Como driblar o preço e manter uma rotina alimentar equilibrada
Diante desse cenário, nutricionistas costumam recomendar estratégias práticas que ajudam a reduzir o impacto no orçamento sem abrir mão da qualidade nutricional. Comprar frutas e verduras da estação costuma ser mais barato, já que a oferta maior reduz o preço no varejo. Feiras livres e sacolões tendem a praticar valores menores do que supermercados para os mesmos itens, além de oferecerem produtos mais frescos. Outra alternativa é priorizar grãos, leguminosas e ovos, que têm boa relação entre custo e valor nutricional e podem substituir parte do consumo de carnes mais caras sem comprometer o aporte de proteína.
O médico nutrólogo Celso Cukier, do Hospital Israelita Albert Einstein, destaca que mudanças de hábito alimentar precisam ser construídas aos poucos e com base em evidências científicas, evitando dietas restritivas demais, que costumam ser abandonadas rapidamente. Segundo o especialista, mudanças no estilo de vida devem se apoiar em evidências científicas para garantir resultados duradouros.

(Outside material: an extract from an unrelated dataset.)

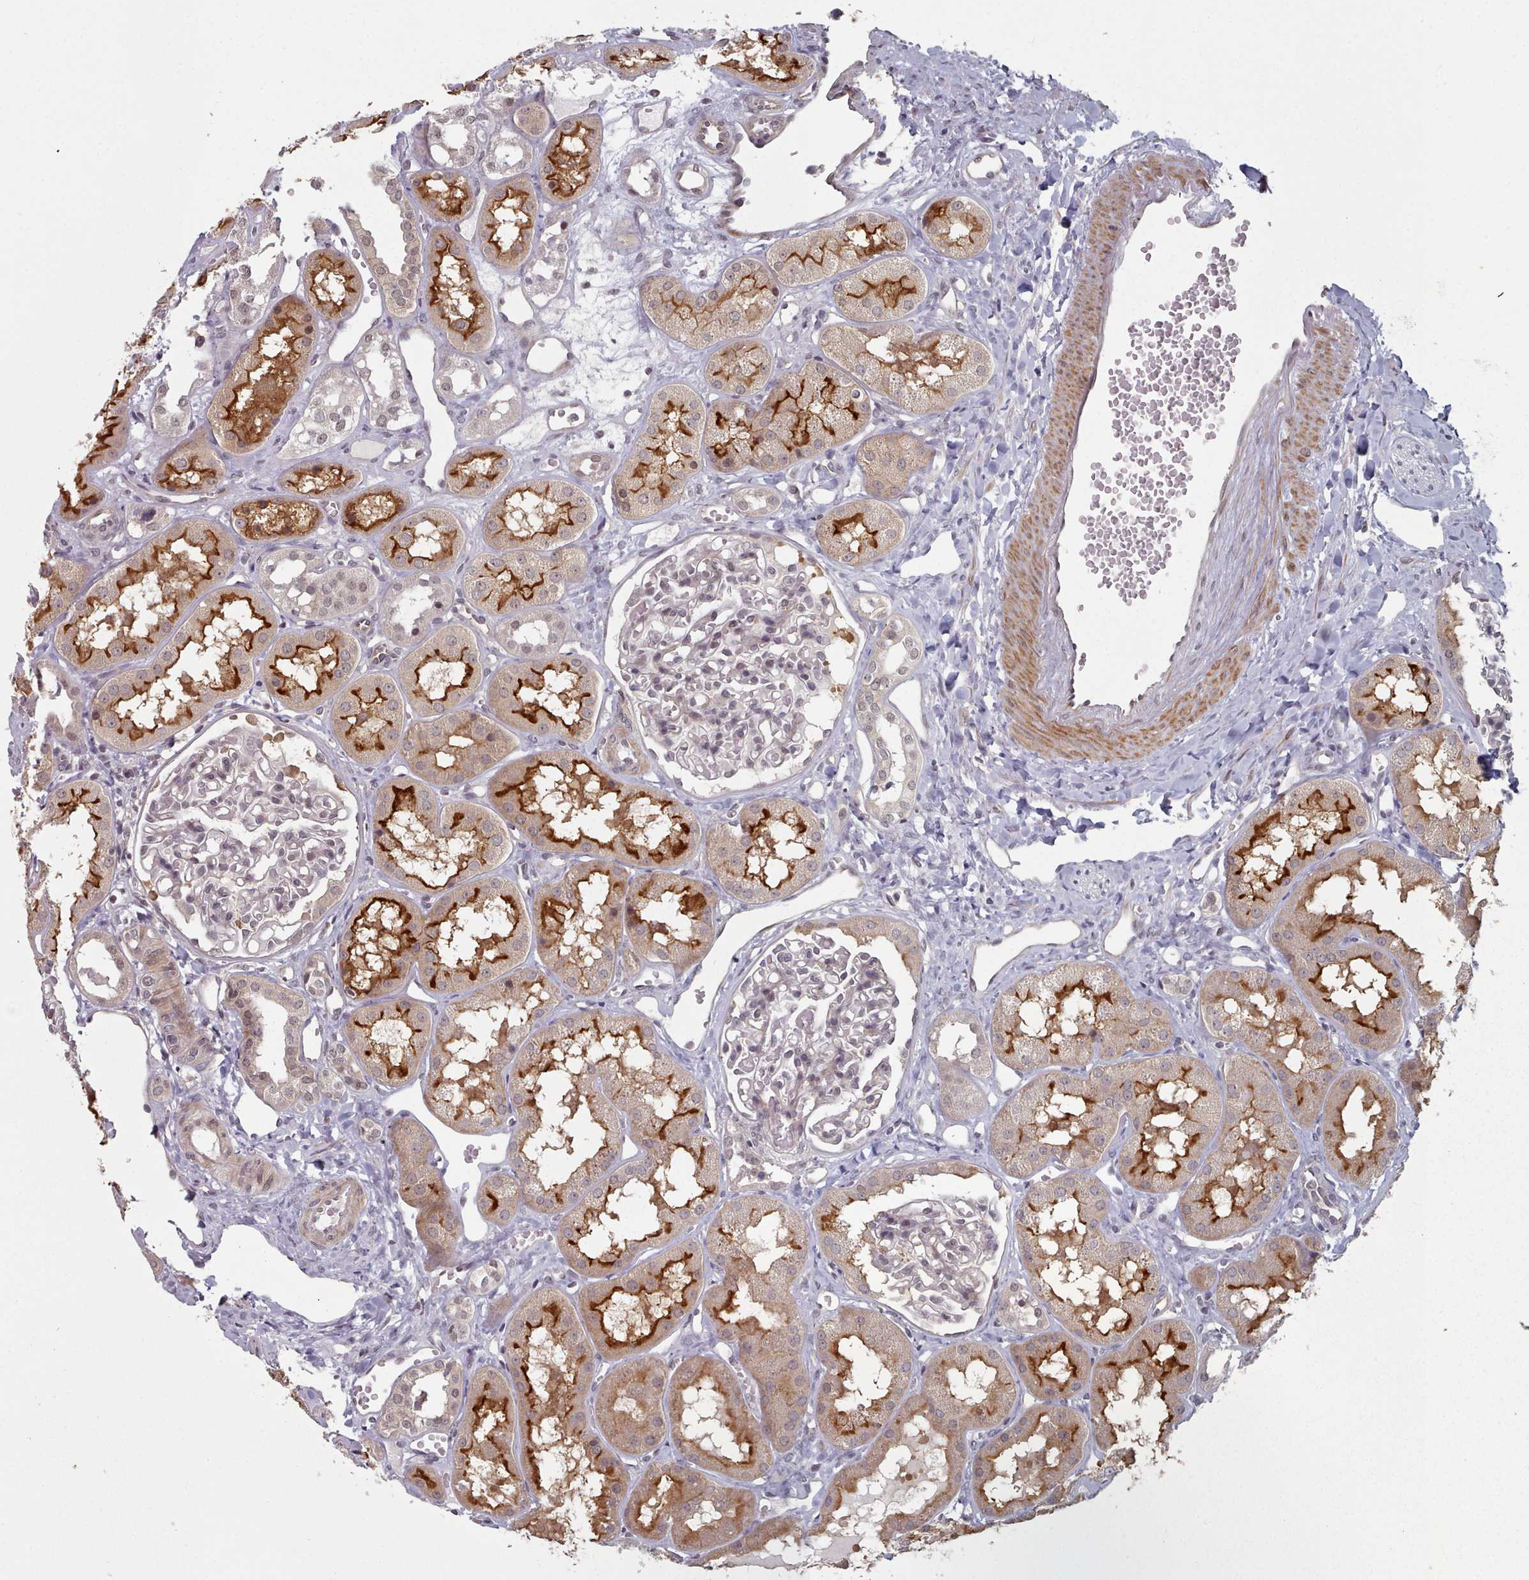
{"staining": {"intensity": "negative", "quantity": "none", "location": "none"}, "tissue": "kidney", "cell_type": "Cells in glomeruli", "image_type": "normal", "snomed": [{"axis": "morphology", "description": "Normal tissue, NOS"}, {"axis": "topography", "description": "Kidney"}], "caption": "Normal kidney was stained to show a protein in brown. There is no significant staining in cells in glomeruli. (Brightfield microscopy of DAB IHC at high magnification).", "gene": "HYAL3", "patient": {"sex": "male", "age": 16}}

Planejar as refeições da semana, evitar compras por impulso e dar preferência a preparações caseiras em vez de pratos prontos também são medidas que ajudam a reduzir gastos com alimentação ao mesmo tempo em que melhoram a qualidade nutricional do prato. Esses pequenos ajustes de rotina, somados, têm impacto relevante tanto na saúde quanto no bolso ao longo dos meses. CNN Brasil
O papel da informação na escolha do consumidor
Além da questão financeira, a desinformação nas redes sociais aparece como um obstáculo adicional para quem deseja melhorar a alimentação. A popularização de dietas da moda e de soluções chamadas de milagrosas costuma confundir o consumidor, que se vê diante de promessas rápidas sem respaldo científico. Especialistas reforçam que não existe alimento ou suplemento isolado capaz de substituir uma alimentação equilibrada, e que o caminho mais seguro passa por orientação profissional individualizada, especialmente para quem tem alguma condição de saúde pré-existente.

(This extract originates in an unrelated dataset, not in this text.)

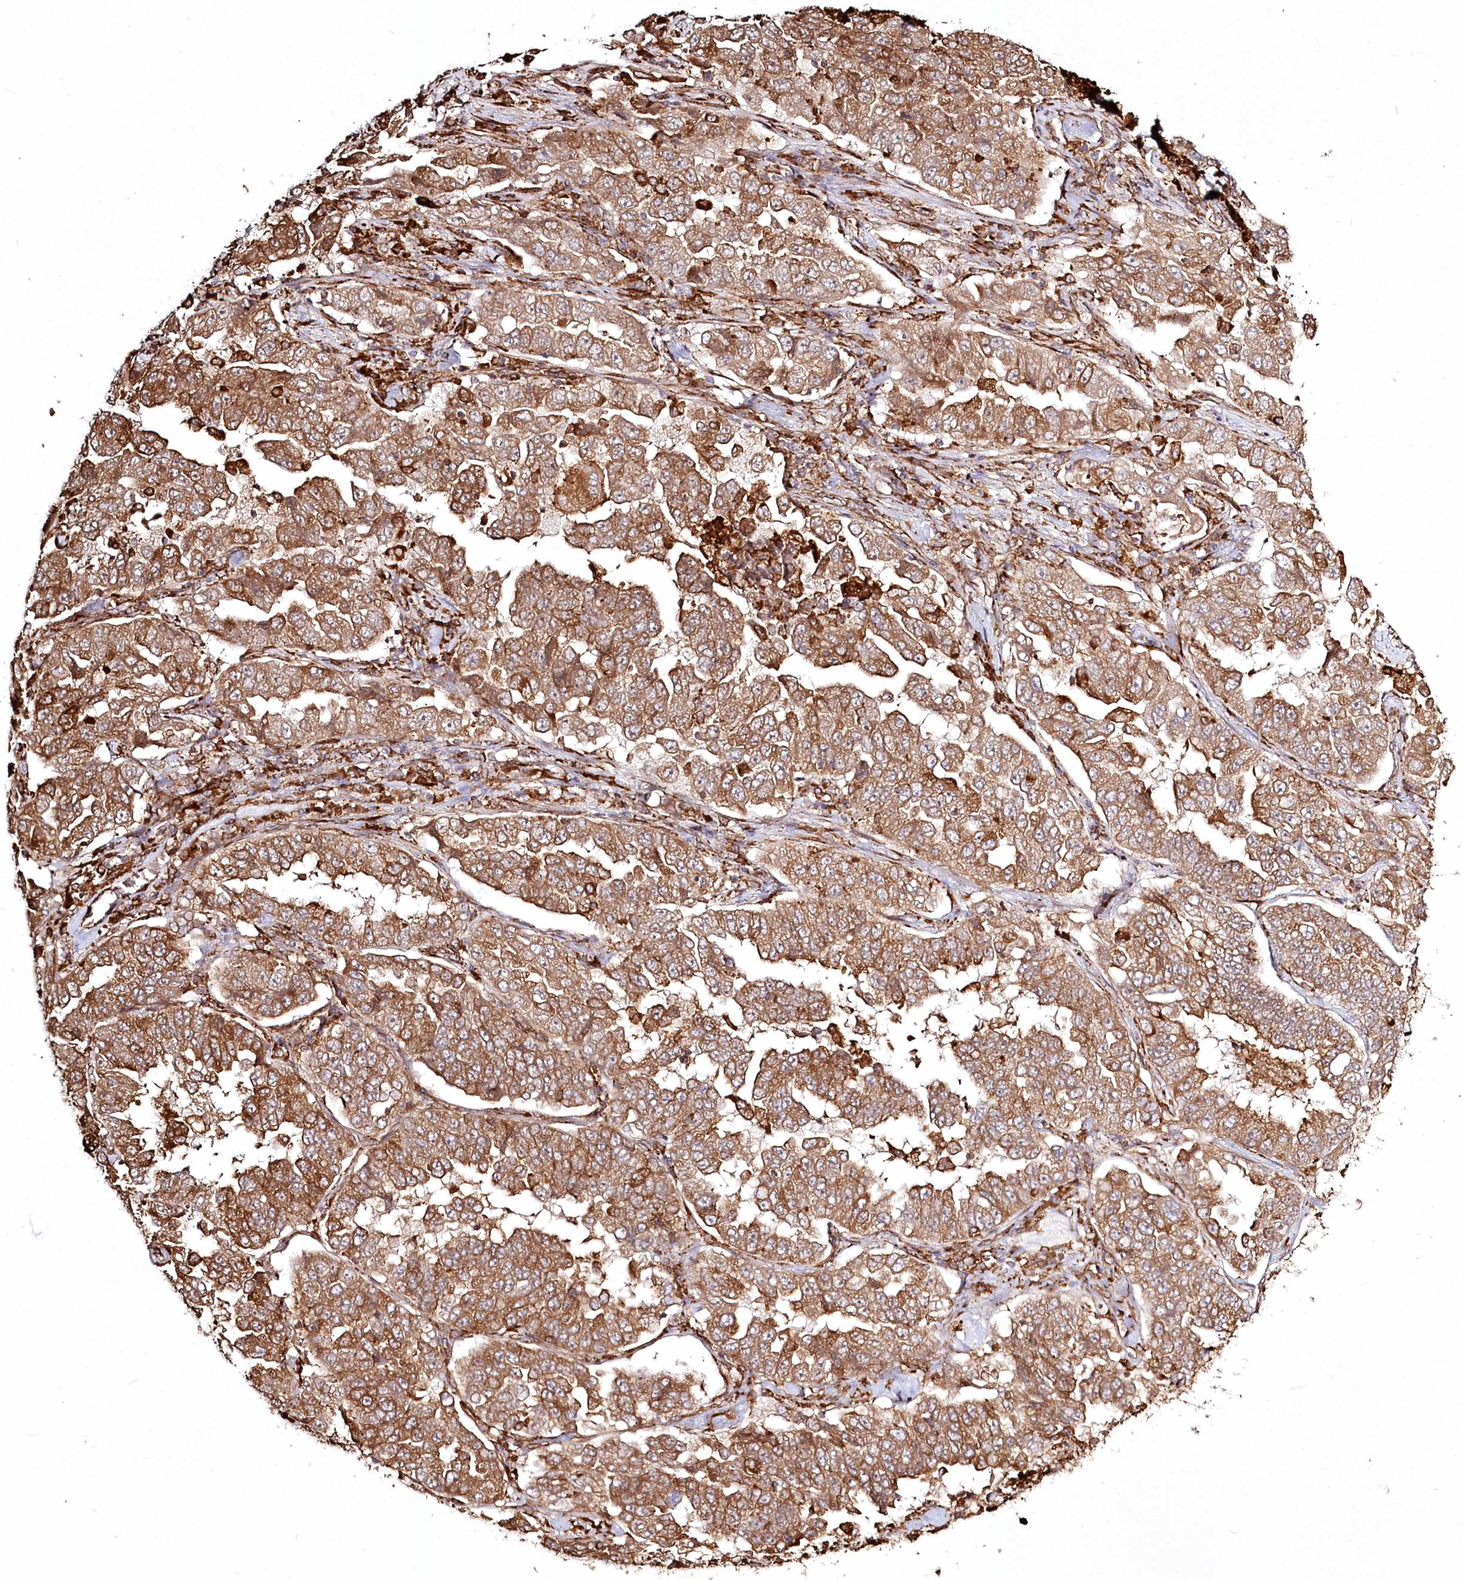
{"staining": {"intensity": "strong", "quantity": ">75%", "location": "cytoplasmic/membranous"}, "tissue": "lung cancer", "cell_type": "Tumor cells", "image_type": "cancer", "snomed": [{"axis": "morphology", "description": "Adenocarcinoma, NOS"}, {"axis": "topography", "description": "Lung"}], "caption": "A photomicrograph showing strong cytoplasmic/membranous staining in approximately >75% of tumor cells in adenocarcinoma (lung), as visualized by brown immunohistochemical staining.", "gene": "FAM13A", "patient": {"sex": "female", "age": 51}}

Pesquisas recentes na área de nutrição também têm explorado o conceito de nutrição personalizada, que utiliza dados individuais para orientar escolhas alimentares mais adequadas ao perfil de cada pessoa. Ainda assim, especialistas que estudam o tema alertam que essas ferramentas não devem substituir o acesso básico a alimentos saudáveis e baratos, e que políticas públicas seguem sendo o caminho mais eficaz para reduzir desigualdades nutricionais em larga escala. Para o consumidor no dia a dia, a recomendação prática continua sendo a mesma: priorizar o que é in natura, reduzir o ultraprocessado e buscar orientação de um nutricionista sempre que possível, já que cada organismo responde de forma diferente às mudanças na dieta.

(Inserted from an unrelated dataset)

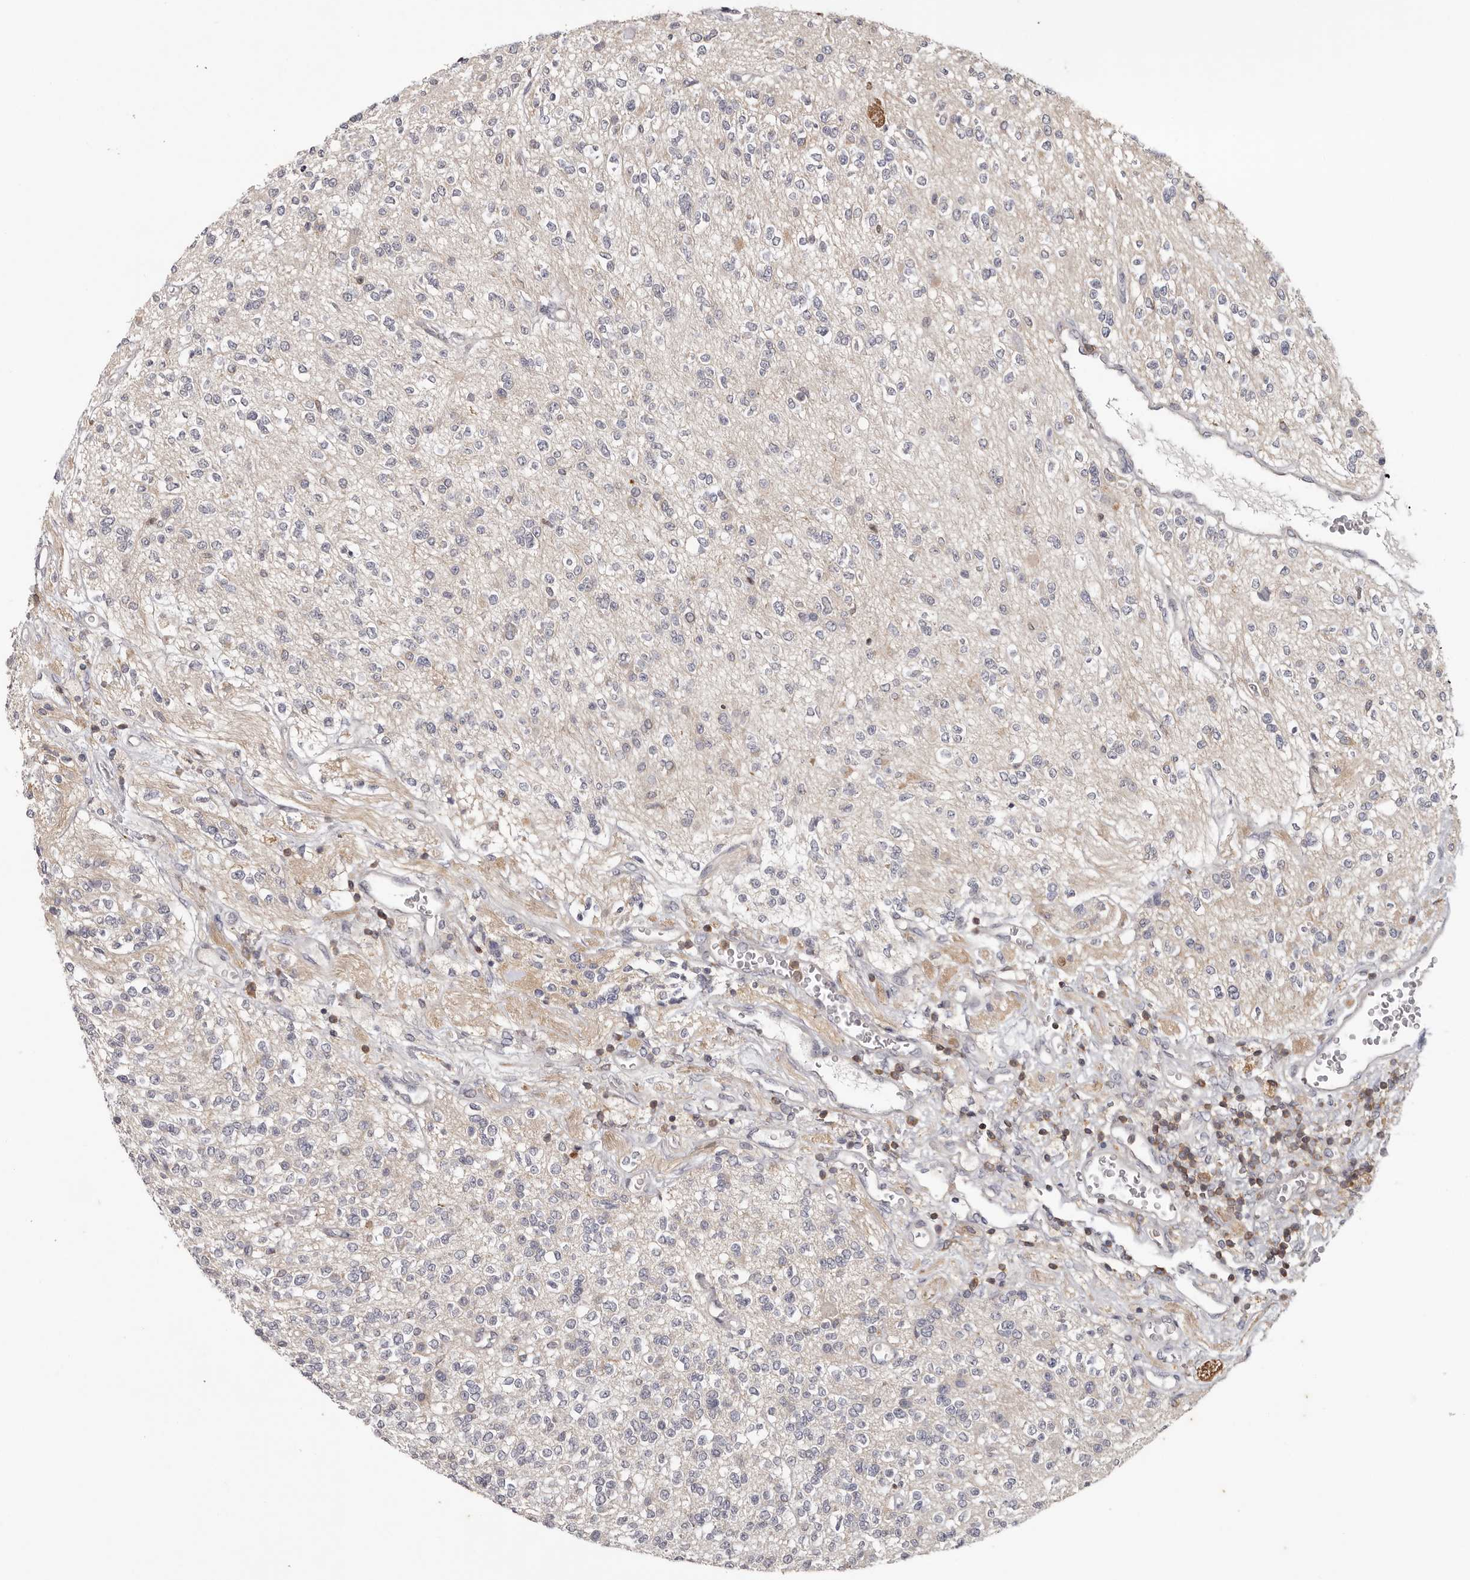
{"staining": {"intensity": "negative", "quantity": "none", "location": "none"}, "tissue": "glioma", "cell_type": "Tumor cells", "image_type": "cancer", "snomed": [{"axis": "morphology", "description": "Glioma, malignant, High grade"}, {"axis": "topography", "description": "Brain"}], "caption": "Human malignant high-grade glioma stained for a protein using IHC shows no positivity in tumor cells.", "gene": "ANKRD44", "patient": {"sex": "male", "age": 34}}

A diferença de preço entre alimentos saudáveis e ultraprocessados ainda pesa no bolso do brasileiro, mas não impede que pequenas mudanças façam diferença na rotina. Planejamento de compras, atenção à sazonalidade dos alimentos e desconfiança em relação a soluções milagrosas seguem sendo as armas mais eficazes contra esse desequilíbrio. A combinação entre orientação profissional e bom senso na hora de montar o carrinho de compras tende a aproximar o consumidor de uma alimentação mais equilibrada, mesmo em um cenário econômico que ainda favorece o produto industrializado.